In an increasingly competitive and fast-changing funding landscape, endowment support gives researchers both flexibility and stability to innovate, collaborate across disciplines, and stay focused on work that advances knowledge and improves people’s lives.

Advancing Health Care and Community Well-Being

Roughly 40% of Emory’s endowment is dedicated to supporting health care and the health sciences. These funds advance the mission of Emory School of Medicine, Rollins School of Public Health, Nell Hodgson Woodruff School of Nursing, and Emory Healthcare, the state’s premier academic medical center and one of the most comprehensive health care systems in the Southeast.

The endowment allows Emory to deliver world-class health care, expand access to clinical trials, train a new generation of physicians and nurses, and operate a growing network of community hospitals and clinics that reach far beyond our academic campus. In short, this foundational funding saves lives every day.

Whether funding scholarships for nursing students, supporting public health research in rural Georgia, or enabling our faculty physicians to lead clinical innovation, the endowment ensures Emory can continue to meet the region’s needs while setting a national standard for care, discovery, and excellence.

How Endowments Work

Despite these benefits, endowments are often misunderstood. One common misconception is that a university’s endowment is a single pot of money that can be freely drawn upon whenever needed. In reality, Emory’s endowment is composed of more than 2,400 individual funds, most created by donors and legally designated for specific purposes—scholarships, professorships, research, student support, increased health care access, community partnerships, and more.

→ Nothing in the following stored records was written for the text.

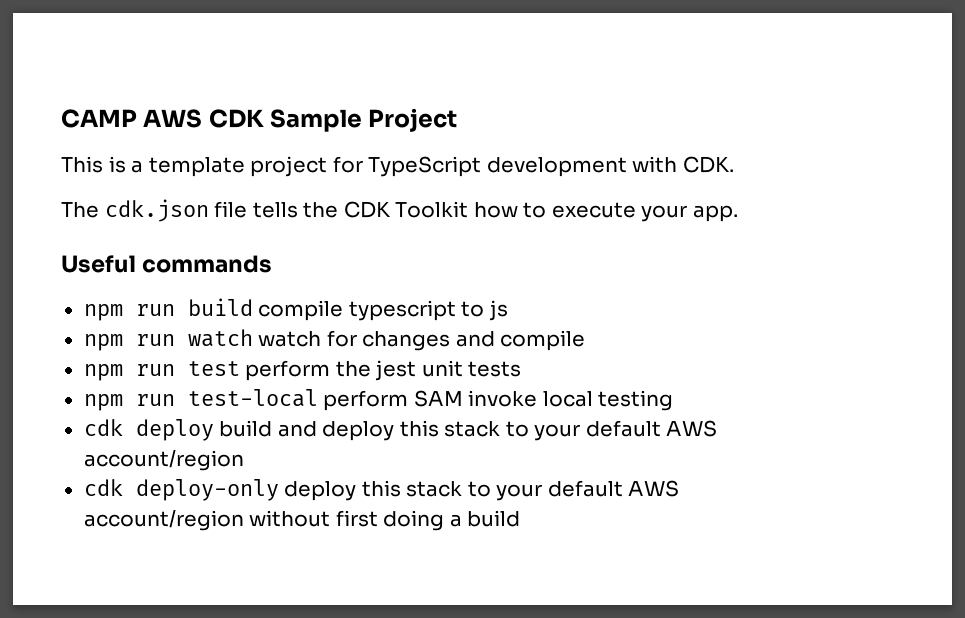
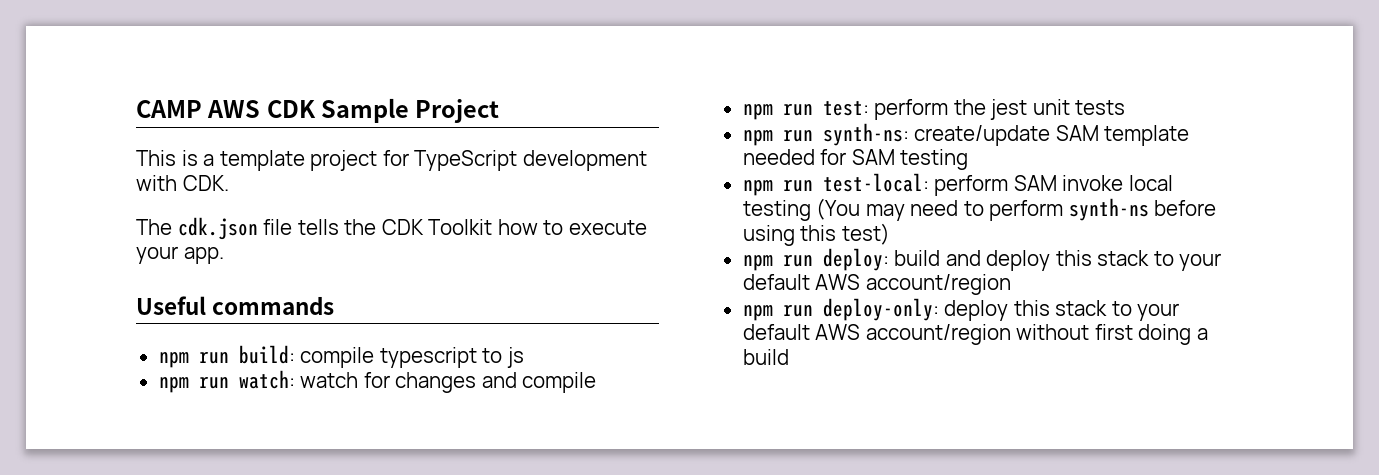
[187,298,253,316] build -> [238,345,295,364] build:
[187,329,253,347] watch -> [238,370,295,389] watch:
[187,361,240,376] test -> [822,101,869,116] test:
[187,389,318,407] test-local -> [822,123,1190,146] [742,149,969,170] [742,173,929,196] synth-ns: create/update SAM template needed for SAM testing // npm run test-local:
[83,419,214,441] // cdk deploy -> [816,198,1217,221] [742,223,890,246] [742,248,889,271] (You may need to perform synth-ns before using this test) // npm run deploy:
[83,479,279,501] cdk deploy-only -> [742,298,939,321] npm run deploy-only:

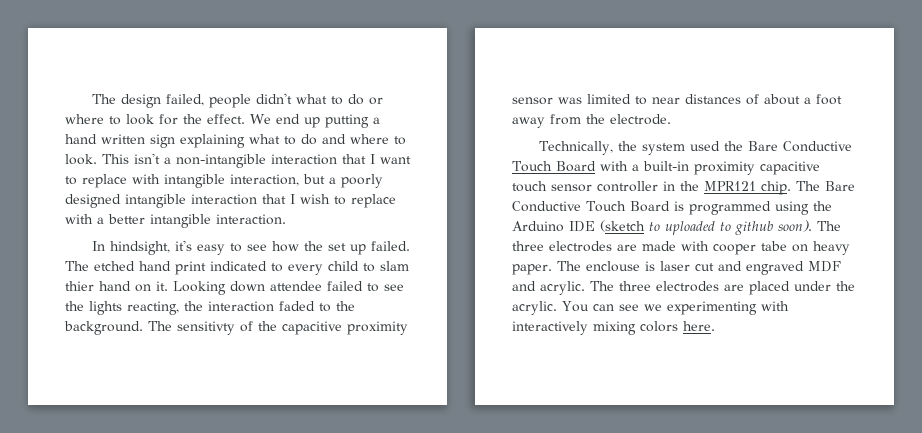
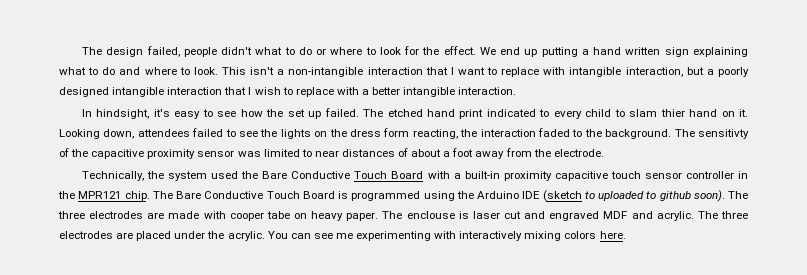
[230,281,322,292] down attendee -> [103,129,190,139] down, attendees
(122, 308) none -> [314,128,410,137] on the dress form
[643,304,662,311] we -> [335,233,353,239] me

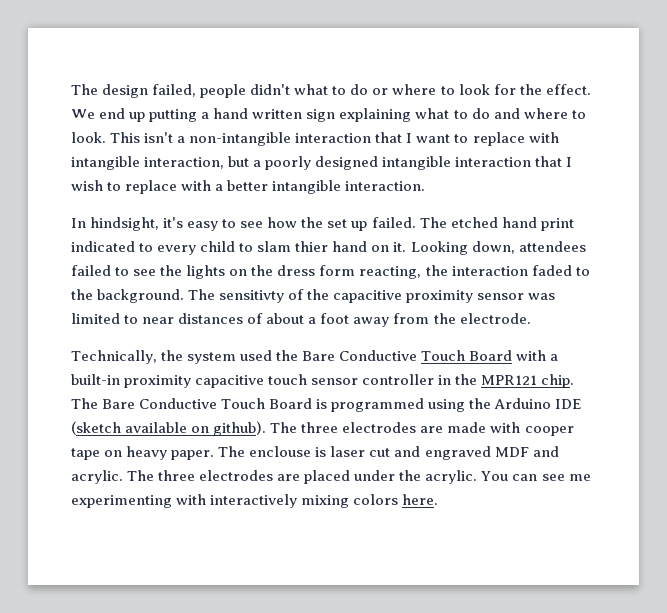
[584,190,725,202] to uploaded to github soon). -> [125,421,267,436] available on github).
[266,211,290,219] tabe -> [71,448,100,460] tape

The university invests the principal of each fund and spends a small portion of the earnings each year, typically around 5%, to support the donors’ intent. The rest remains invested to ensure the gift can support Emory’s mission in perpetuity. This disciplined, long-term strategy allows the university to deliver consistent impact while safeguarding the resources entrusted to us.

A Tax with Real Consequences

In 2017, Congress imposed an excise tax on the net investment income of a small group of private universities, often referred to as the “endowment tax.” Emory currently pays a 1.4% tax on investment income, which equated to approximately $9 million last year.

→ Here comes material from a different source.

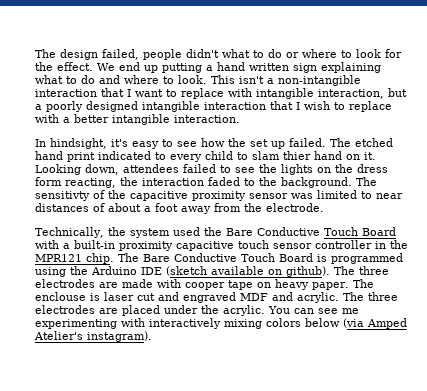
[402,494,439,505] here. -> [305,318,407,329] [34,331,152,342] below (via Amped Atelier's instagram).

Under the new budget bill that recently passed in Congress, Emory’s net investment income excise tax is projected to increase. If we fall in the 4% bracket as we anticipate, Emory’s annual tax obligation would jump three-fold.

The tax would reduce the dollars available for scholarships, research, and patient care. It would mean fewer resources to support students who depend on financial aid. Fewer investments in medical discovery. Less flexibility to provide the highest-quality health care in every corner of the state. This isn’t about dollars for their own sake. It’s about what those dollars actually do. At Emory, what they do is substantial and life-changing.

Our Commitment and a Shared Responsibility

Working at Emory, we’ve seen lives transformed, families uplifted, and communities strengthened. And we’ve seen how endowments, when carefully stewarded and transparently managed, can transform generosity into enduring, tangible results.

Endowments are not idle reserves. They are purpose-driven investments in students, teachers, research teams, patients, health care providers, and community members. When a nonprofit private university is taxed, the people who suffer are those we serve.

Behind every endowed dollar is a student gaining access to opportunity. A researcher pushing the boundaries of knowledge. A patient receiving care unavailable elsewhere. And those things are worth protecting.